What you have to do:
Within the records, determine how many lines contain the word "middle". Your reply must consist of that number only.

[Recorded data]

Start of Block

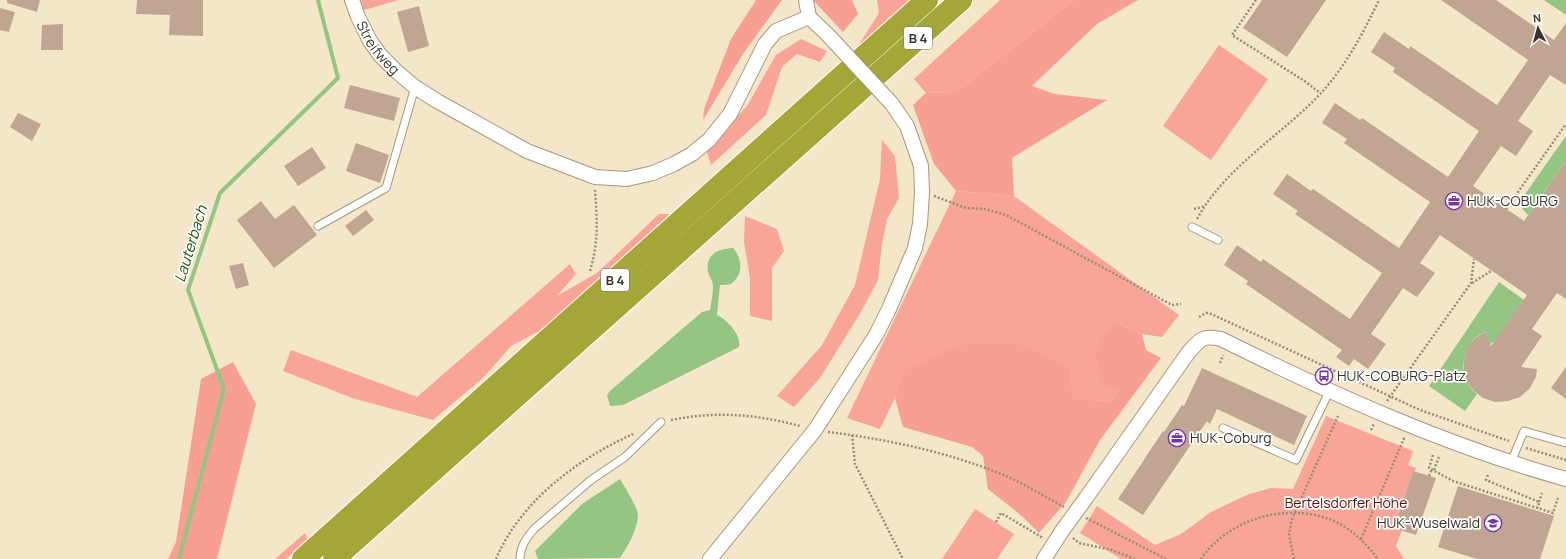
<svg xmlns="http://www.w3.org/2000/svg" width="1566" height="559" viewBox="0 0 1566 559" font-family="Manrope,sans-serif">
	<rect width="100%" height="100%" fill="#f4e6c9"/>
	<g fill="#f8a598">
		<path d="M361,0H399L364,10Z"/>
		<path d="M877,0H910L858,46L879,13Z"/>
		<path d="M1000,0H1074L956,92L926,93L914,79Z"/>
		<path d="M801,39L827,51L820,62L797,54L782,67L766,115L711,165L706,149L747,106L776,55Z"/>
		<path d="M1219,45L1268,79L1211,160L1163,126Z"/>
		<path d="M882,140L895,156L899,198L887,219L882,244L878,280L861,312L820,378L794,407L777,396L822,345L855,285L880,179Z"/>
		<path d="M956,191L1014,196L1179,315L1162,337L1142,334L1115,322L1119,388L1111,402L1071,398L903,371L895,398L880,429L847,418Z"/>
		<path d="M659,214H670L547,327L511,346L483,378L433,420L352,398L283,371L291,350L417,397L570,264L576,274L557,296L597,273Z"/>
		<path d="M745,216L777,229L784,251L772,268V321L750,316V278L744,242Z"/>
		<path d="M1326,416L1413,451L1408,465L1416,468L1415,471H1413L1394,527L1402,530L1396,546L1404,559H1121L1080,533L1097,506L1155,545L1181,534L1211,512L1249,494L1271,488L1293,489Z"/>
		<path d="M975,509L1014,534L997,559H942Z"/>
		<path d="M305,533L308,540L286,559H275Z"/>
	</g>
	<g fill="#f69f92">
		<path d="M756,0H782L743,54L703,120L704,109L731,39Z"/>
		<path d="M813,0H852L858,14L843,32Z"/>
		<path d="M1074,0H1138L1097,24L1032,86L1055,94L1107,100L1012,158L1014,196L956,191L934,164L913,105L926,93L956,92Z"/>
		<path d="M1115,322L1142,334L1146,350L1161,358L1100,440L1066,502L1039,533L1022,516L988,489L983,456L972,447L903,427L895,398L903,371L960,345L1017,343L1069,368L1072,398L1111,402L1119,388L1102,384L1095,352Z"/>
		<path d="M233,362L256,404L217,559H168L176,542L201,379Z"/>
	</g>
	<g fill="#94c583">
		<path d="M1544,0H1566V15Z"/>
		<path d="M1566,136V161L1528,215L1518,204Z"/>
		<path d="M733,248C742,258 744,274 732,283C729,285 723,285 720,285L717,315C727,320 742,335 739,347L623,405L610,406L607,395L610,391L702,312L710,310C711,303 713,294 713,286C713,280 709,277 708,272C705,254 718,249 733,248Z"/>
		<path d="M1499,282L1524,300L1496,340L1490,344L1485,332C1481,334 1477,336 1474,339C1459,355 1460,381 1477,394L1465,411L1429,386Z"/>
		<path d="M620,479C624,486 638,508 638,515C637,531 628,546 620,558L538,559L535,551L582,504Z"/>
	</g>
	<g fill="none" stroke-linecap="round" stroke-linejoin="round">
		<path stroke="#94c583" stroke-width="4" d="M179,559L224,389L188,290L220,193L338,78L318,0"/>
	</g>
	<g fill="#bfa592">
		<path d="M7,0H40L37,12L7,3Z"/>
		<path d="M137,0H203V36L169,35L170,15L136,14Z"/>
		<path d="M1262,0H1326L1287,57L1243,28Z"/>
		<path d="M1441,0H1496L1554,40L1566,23V85L1550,75L1518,121L1533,131L1516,156L1501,146L1473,186L1524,221L1566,161V299L1557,293L1532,329L1542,336L1521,367L1537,369L1536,377L1530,388L1520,397L1508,401L1495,402L1483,398L1474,391L1467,382L1464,370V359L1467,348L1474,339L1485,332L1491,346L1527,295L1440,235L1420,263L1435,273L1417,297L1403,288L1371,334L1386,344L1368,369L1354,359L1349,366L1336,357L1342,350L1246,284L1248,281L1224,265L1237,245L1261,262L1263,259L1350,319L1382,273L1295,214L1298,211L1273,194L1287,174L1311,191L1313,189L1399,248L1430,202L1344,143L1347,139L1322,123L1335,103L1360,120L1362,118L1448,177L1479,131L1393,72L1395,68L1371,52L1384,32L1409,49L1410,46L1497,105L1528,60Z"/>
		<path d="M419,6L429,46L408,52L397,12Z"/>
		<path d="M0,8L15,12L9,32L0,30Z"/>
		<path d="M63,24V50H41L42,25Z"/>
		<path d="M350,85L400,98L394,121L344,108Z"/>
		<path d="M18,113L41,124L32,141L10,127Z"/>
		<path d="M356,143L389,155L380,183L346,171Z"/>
		<path d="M312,147L326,168L298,186L284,166Z"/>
		<path d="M261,201L275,219L294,205L317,235L274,268L237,220Z"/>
		<path d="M366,210L374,220L353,236L345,226Z"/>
		<path d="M243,263L249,285L236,289L229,266Z"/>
		<path d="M1566,367V399L1551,388Z"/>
		<path d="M1202,368L1307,416L1294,445L1217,409L1210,424L1207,421L1143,515L1118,499L1163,431L1164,432L1182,405L1184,406Z"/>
		<path d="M1413,471L1436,478L1416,535L1394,528Z"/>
		<path d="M1458,486L1554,516L1540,559H1477L1438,547Z"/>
	</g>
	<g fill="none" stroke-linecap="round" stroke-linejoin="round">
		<defs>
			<g id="service">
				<path d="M318,226L386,188L415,87"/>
				<path d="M1192,227L1218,240"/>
				<path d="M1223,428L1296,460L1330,390"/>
				<path d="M1511,462L1524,431L1566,443"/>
				<path d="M520,559C521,545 525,540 534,529L591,480L625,457L661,422"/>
			</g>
			<g id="minor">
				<path id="s1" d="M352,0L358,17L370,41L380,55L396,71L415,87L437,101L527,151L595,177L627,179L653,173L674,164L692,154L709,140L730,114L765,44L776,31L809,17"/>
				<path d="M806,0L809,17L828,35"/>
				<path d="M1086,498L1188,353C1200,339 1203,335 1221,339C1332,394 1447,446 1566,479"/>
				<path d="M710,559L815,430L876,335L889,309L915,248L920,224L922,192L921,166L907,126L892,104"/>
				<path d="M1044,559L1062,531"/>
			</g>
			<g id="trunk">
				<path d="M303,559L927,0"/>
				<path d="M334,559L961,0"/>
			</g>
		</defs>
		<use href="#service" stroke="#a5987d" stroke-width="9"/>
		<use href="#minor" stroke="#a5987d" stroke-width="16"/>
		<use href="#trunk" stroke="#fff" stroke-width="24"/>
		<g stroke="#968d79" stroke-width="2.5" stroke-dasharray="2 2" stroke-linecap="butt">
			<path d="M1256,0L1232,35L1306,82L1320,93"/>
			<path d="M934,196L966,208L985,209L1006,215L1172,305L1181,304"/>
			<path d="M1194,209L1205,206"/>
			<path d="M1506,209L1566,124"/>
			<path d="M1197,219C1226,166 1281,136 1321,93C1346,66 1363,33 1379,0"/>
			<path d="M590,271C599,241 597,221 595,190"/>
			<path d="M1472,283L1491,271"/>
			<path d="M1199,317L1206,313H1209L1420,410L1509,441"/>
			<path d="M1220,363L1223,355"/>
			<path d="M1387,401L1471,283L1474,259"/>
			<path d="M671,420C717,411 755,414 800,426"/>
			<path d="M1371,430L1374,424"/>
			<path d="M828,432C885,439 943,451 996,472C1020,481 1042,495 1064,507"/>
			<path d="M852,435L855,464L903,559"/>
			<path d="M1526,448L1566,460"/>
			<path d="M1433,455L1429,468L1453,481L1553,513L1558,498"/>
			<path d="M1434,470L1439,457"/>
			<path d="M1488,475L1486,480L1539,502L1538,508"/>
			<path d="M1429,476L1432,469"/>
			<path d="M1539,502L1542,493"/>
			<path d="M1086,518L1166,559"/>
			<path d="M996,522L1001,513L1043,538"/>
			<path d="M1073,538L1079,543L1112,550L1135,559"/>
			<path d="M1361,539L1405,436"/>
			<path d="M496,559C520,502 577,459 633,434"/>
			<path d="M1201,559C1230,516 1295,500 1340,524C1356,533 1367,545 1378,559"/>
			<path d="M1294,559L1289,535L1292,519L1338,416"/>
		</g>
		<use href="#service" stroke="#fff" stroke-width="7"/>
		<use href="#minor" stroke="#fff" stroke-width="14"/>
		<use href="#trunk" stroke="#a4a638" stroke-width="22"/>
		<defs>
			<g id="minor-bridge">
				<path d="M828,35L892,104"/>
				<path d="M1062,531L1086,498"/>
			</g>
		</defs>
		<use href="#minor-bridge" stroke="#a5987d" stroke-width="16" stroke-linecap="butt"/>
		<use href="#minor-bridge" stroke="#fff" stroke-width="14"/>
	</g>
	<defs>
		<symbol id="office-ring" viewBox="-11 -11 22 22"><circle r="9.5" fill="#fff" stroke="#7833a6" stroke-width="1.5"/><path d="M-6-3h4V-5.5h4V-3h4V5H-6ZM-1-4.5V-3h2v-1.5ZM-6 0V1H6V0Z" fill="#7833a6"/></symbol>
		<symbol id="bus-ring" viewBox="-11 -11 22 22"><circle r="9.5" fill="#fff" stroke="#7833a6" stroke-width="1.5"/><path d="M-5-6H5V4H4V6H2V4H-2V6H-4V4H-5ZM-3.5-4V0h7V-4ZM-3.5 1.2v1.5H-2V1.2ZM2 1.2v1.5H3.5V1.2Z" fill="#7833a6"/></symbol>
		<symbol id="school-ring" viewBox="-11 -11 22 22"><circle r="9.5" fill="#fff" stroke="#7833a6" stroke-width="1.5"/><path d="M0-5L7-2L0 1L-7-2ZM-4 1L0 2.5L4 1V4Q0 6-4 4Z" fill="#7833a6"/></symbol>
	</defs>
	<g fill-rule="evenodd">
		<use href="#office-ring" x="1444" y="191" width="20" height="20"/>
		<use href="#bus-ring" x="1314" y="366" width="20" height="20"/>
		<use href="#office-ring" x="1167" y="428" width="20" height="20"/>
		<use href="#school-ring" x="1483" y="513" width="20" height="20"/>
	</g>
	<g text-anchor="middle" stroke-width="3.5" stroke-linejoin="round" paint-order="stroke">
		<g fill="#fff" stroke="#747068" stroke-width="1">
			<rect x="904" y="27" width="28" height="22" rx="3"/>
			<rect x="601" y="269" width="28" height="22" rx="3"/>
		</g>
		<g font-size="13" font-weight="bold" fill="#383328">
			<text x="918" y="43">B 4</text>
			<text x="615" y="285">B 4</text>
		</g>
		<g font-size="14" fill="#383328" stroke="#fff">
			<text dy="5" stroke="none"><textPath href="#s1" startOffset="55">Streifweg</textPath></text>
		</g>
		<g font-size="14" fill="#383328" stroke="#fff" text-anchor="start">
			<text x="1467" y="206">HUK-COBURG</text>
			<text x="1337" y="381">HUK-COBURG-Platz</text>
			<text x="1190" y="443">HUK-Coburg</text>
			<text x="1480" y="528" text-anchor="end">HUK-Wuselwald</text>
		</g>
		<g font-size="14" fill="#5a0f08" stroke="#fff">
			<text x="1346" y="508">Bertelsdorfer Höhe</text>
		</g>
		<g font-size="15" font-style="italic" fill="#23510e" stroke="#fff">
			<text transform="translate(191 244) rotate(-73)" y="5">Lauterbach</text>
		</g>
	</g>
	<g transform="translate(1538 28) rotate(354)" stroke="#ffffff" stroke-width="3" paint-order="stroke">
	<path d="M0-3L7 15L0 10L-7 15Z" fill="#383328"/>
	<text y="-6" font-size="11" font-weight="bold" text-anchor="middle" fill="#383328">N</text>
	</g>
</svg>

End of Block

Response for this exercise:
2